Yönergeler:
1. Karar metninden "Esas No: 2012/954" sözlerinden "gereği konuşulup düşünüldü." sözlerine kadar olan kısmı hiç değiştirmeden çıkarın.
2. Karar metnine göre hükmü hangi müdahillerin vekilleri temyiz etmiştir?

Seçilmiş bölüm:
§
Esas No: 2012/954
Karar No: 2012/3289
Karar Tarihi: 03.05.2012
Yargıtay 23. Hukuk Dairesi 2012/954 Esas 2012/3289 Karar Sayılı İlamı
"İçtihat Metni"
MAHKEMESİ :Ticaret Mahkemesi
Davacının iflasın ertelenmesi davasının yapılan yargılaması sonunda ilamda yazılı nedenlerden dolayı davanın kabulüne yönelik olarak verilen hükmün süresi içinde müdahiller T. Ekonomi Bankası A.Ş. ile T. İş Bankası A.Ş. vekillerince temyiz edilmesi üzerine dosya incelendi, gereği konuşulup düşünüldü.
§
Sağlanan kayıtlar:

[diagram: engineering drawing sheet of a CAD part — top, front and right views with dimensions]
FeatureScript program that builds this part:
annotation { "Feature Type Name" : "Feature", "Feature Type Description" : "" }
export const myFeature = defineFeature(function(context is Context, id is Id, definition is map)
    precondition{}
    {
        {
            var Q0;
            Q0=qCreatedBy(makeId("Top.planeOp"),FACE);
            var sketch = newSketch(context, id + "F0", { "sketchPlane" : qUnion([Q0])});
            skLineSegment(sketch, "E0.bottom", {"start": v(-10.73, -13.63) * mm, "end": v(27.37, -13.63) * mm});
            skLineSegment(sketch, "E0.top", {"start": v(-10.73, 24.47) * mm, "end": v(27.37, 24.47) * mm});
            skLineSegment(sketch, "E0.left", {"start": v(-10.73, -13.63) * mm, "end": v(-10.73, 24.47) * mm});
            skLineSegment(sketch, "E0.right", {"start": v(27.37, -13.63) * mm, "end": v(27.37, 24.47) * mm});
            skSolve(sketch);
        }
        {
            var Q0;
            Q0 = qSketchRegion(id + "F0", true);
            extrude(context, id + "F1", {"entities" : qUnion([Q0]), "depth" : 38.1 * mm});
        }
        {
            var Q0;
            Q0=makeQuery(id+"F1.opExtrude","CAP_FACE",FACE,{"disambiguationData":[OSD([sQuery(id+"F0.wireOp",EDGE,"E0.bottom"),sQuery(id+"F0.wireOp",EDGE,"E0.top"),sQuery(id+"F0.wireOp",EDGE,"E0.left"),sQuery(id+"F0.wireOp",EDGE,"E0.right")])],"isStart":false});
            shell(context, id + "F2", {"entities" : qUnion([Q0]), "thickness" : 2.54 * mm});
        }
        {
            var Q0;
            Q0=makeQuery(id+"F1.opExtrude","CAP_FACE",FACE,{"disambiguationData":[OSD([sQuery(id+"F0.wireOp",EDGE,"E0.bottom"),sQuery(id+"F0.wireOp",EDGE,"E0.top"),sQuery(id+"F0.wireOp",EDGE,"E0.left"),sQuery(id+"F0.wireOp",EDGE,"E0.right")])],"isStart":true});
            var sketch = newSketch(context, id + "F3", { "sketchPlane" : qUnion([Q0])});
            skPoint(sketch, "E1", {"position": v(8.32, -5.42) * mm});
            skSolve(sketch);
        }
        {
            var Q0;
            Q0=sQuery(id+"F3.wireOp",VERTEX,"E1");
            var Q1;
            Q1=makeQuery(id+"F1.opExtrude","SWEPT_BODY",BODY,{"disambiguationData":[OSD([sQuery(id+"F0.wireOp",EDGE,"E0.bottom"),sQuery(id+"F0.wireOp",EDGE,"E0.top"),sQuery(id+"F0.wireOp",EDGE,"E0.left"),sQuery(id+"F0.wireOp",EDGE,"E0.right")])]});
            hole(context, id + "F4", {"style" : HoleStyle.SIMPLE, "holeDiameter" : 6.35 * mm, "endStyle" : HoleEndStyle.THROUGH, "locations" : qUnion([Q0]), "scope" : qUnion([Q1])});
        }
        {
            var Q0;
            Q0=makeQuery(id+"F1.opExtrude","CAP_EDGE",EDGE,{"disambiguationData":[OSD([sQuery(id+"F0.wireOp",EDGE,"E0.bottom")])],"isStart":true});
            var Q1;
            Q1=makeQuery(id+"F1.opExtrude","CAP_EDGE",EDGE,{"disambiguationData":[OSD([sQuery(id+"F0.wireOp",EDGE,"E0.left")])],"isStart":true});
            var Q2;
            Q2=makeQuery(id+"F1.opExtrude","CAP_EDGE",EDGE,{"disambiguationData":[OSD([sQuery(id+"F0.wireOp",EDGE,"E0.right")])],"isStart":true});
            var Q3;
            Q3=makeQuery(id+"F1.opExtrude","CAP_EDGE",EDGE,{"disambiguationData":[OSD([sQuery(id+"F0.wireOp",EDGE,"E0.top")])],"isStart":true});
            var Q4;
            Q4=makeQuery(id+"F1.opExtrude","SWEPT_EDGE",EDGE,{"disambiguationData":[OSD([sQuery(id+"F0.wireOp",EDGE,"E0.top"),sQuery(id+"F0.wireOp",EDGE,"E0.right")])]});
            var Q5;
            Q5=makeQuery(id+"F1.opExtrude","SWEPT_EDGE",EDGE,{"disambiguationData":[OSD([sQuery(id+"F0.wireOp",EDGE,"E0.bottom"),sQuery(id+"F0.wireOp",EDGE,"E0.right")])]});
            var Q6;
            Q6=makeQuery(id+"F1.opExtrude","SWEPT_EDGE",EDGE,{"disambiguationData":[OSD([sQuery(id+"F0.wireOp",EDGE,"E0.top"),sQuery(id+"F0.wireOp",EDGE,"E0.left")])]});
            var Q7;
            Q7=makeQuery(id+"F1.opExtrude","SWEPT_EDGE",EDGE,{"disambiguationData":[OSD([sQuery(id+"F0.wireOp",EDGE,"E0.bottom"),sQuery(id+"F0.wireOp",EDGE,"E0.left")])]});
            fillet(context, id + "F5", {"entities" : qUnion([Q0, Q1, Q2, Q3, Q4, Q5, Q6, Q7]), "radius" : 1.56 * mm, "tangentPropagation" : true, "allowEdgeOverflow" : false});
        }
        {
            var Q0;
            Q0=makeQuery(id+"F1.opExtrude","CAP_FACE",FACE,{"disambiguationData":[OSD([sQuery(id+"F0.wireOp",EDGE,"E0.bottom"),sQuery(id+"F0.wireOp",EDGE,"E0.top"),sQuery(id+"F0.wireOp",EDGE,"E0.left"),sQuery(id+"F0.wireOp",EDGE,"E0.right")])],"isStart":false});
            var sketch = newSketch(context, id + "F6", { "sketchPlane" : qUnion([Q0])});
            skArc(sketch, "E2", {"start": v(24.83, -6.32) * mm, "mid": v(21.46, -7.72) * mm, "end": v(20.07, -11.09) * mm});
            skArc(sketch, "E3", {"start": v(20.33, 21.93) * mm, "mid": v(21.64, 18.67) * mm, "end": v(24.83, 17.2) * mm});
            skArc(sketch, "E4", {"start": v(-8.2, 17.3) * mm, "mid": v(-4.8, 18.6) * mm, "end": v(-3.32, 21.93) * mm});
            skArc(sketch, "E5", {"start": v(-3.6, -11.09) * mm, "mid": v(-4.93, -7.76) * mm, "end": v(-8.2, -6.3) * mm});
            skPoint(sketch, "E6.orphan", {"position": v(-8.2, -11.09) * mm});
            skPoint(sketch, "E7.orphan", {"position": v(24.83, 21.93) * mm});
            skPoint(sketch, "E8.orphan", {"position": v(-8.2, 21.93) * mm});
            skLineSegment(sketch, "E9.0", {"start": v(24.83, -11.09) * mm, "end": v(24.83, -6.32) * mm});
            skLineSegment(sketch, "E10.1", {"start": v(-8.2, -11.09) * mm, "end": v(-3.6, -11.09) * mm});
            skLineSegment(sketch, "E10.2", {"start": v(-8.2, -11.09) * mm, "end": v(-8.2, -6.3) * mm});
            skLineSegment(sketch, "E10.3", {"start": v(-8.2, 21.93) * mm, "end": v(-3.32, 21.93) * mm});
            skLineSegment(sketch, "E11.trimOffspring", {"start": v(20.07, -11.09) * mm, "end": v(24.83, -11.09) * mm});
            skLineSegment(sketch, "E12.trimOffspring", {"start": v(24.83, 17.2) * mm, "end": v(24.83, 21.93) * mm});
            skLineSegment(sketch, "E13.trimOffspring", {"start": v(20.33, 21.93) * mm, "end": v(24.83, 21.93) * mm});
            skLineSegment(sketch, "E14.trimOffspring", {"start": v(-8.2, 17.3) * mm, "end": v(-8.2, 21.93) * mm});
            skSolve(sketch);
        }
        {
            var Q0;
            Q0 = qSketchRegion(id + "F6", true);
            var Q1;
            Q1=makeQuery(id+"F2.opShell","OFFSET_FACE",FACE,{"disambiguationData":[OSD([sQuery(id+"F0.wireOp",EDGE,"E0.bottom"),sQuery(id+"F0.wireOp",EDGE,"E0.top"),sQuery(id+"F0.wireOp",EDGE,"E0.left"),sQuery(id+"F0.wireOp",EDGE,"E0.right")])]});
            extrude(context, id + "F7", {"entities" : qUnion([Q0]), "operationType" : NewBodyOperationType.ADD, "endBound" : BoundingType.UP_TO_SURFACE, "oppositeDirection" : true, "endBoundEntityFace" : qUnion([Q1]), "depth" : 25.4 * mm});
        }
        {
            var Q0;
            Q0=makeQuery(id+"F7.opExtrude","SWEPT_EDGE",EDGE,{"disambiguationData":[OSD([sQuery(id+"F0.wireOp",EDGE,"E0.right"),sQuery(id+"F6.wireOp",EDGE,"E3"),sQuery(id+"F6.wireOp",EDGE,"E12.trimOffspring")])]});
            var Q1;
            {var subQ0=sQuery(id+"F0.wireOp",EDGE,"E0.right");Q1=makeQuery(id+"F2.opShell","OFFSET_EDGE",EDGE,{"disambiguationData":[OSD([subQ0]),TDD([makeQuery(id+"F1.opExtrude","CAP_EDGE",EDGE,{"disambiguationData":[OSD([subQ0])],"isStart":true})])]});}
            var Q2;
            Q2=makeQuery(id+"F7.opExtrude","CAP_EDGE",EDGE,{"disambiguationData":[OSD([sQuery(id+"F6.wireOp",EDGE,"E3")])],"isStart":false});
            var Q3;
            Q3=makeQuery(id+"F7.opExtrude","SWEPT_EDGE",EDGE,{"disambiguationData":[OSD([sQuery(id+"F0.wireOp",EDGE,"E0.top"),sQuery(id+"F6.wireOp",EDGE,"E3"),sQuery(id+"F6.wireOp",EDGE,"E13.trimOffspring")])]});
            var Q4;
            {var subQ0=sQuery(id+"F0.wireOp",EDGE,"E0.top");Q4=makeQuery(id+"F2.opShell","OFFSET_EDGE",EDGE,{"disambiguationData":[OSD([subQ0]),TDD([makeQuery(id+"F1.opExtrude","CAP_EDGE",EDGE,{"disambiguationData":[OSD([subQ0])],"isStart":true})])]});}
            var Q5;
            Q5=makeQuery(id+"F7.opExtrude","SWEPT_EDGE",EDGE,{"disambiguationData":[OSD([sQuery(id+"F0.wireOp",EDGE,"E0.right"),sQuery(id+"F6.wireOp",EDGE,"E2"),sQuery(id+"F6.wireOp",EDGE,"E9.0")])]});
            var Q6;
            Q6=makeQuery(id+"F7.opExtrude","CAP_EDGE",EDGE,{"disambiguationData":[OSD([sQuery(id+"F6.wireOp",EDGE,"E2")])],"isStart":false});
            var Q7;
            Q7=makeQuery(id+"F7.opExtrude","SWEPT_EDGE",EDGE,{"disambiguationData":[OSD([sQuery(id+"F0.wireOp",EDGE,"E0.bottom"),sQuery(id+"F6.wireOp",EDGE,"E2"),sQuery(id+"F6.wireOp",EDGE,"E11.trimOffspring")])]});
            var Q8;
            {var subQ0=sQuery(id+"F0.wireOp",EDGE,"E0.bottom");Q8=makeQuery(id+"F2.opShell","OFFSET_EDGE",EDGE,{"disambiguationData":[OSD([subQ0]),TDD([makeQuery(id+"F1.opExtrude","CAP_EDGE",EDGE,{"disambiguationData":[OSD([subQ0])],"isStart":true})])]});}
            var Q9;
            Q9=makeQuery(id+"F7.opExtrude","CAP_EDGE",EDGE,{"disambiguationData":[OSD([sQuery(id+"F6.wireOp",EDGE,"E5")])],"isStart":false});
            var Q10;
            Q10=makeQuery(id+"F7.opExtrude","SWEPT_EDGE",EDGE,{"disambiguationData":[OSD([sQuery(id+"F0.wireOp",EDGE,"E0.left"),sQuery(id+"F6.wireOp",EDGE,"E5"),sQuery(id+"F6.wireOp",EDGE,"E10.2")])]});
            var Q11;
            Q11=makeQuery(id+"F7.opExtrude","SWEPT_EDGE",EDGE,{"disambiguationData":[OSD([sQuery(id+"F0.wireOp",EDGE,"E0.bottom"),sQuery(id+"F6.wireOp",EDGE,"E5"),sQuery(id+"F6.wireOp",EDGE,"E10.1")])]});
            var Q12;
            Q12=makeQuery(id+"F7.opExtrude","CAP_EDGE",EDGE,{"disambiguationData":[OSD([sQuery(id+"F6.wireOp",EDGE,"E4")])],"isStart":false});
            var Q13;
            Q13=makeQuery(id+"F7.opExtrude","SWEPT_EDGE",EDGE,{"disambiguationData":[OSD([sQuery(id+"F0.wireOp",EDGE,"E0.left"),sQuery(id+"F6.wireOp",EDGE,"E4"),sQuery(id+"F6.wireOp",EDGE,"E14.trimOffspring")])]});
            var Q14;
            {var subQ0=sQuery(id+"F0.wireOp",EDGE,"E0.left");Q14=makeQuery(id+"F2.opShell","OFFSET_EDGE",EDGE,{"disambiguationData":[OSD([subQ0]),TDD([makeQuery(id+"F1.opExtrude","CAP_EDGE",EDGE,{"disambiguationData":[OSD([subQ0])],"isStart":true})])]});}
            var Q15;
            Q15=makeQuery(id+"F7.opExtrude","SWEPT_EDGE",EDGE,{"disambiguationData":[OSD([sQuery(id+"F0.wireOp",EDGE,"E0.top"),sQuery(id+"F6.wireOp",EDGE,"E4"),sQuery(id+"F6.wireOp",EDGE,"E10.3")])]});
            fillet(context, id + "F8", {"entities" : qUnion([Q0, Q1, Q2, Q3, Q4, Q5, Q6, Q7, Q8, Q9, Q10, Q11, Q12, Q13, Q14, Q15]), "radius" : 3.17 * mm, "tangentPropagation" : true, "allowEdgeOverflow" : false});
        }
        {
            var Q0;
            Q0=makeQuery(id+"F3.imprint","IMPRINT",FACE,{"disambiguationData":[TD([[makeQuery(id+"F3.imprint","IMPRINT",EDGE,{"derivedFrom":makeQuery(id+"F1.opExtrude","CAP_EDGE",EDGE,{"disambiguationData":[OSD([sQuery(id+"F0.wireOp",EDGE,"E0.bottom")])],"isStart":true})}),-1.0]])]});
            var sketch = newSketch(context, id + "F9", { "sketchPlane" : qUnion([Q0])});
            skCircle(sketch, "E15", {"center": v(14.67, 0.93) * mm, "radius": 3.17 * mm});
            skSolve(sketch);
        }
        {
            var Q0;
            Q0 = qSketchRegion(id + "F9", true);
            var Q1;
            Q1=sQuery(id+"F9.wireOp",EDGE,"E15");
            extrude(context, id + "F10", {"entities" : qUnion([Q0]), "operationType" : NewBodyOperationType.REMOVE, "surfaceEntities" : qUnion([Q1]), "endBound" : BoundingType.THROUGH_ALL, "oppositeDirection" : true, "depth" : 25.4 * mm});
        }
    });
§
Çözülmüş görevler:
1.
Esas No: 2012/954
Karar No: 2012/3289
Karar Tarihi: 03.05.2012
Yargıtay 23. Hukuk Dairesi 2012/954 Esas 2012/3289 Karar Sayılı İlamı
"İçtihat Metni"
MAHKEMESİ :Ticaret Mahkemesi
Davacının iflasın ertelenmesi davasının yapılan yargılaması sonunda ilamda yazılı nedenlerden dolayı davanın kabulüne yönelik olarak verilen hükmün süresi içinde müdahiller T. Ekonomi Bankası A.Ş. ile T. İş Bankası A.Ş. vekillerince temyiz edilmesi üzerine dosya incelendi, gereği konuşulup düşünüldü.

2. T. Ekonomi Bankası A.Ş. ile T. İş Bankası A.Ş.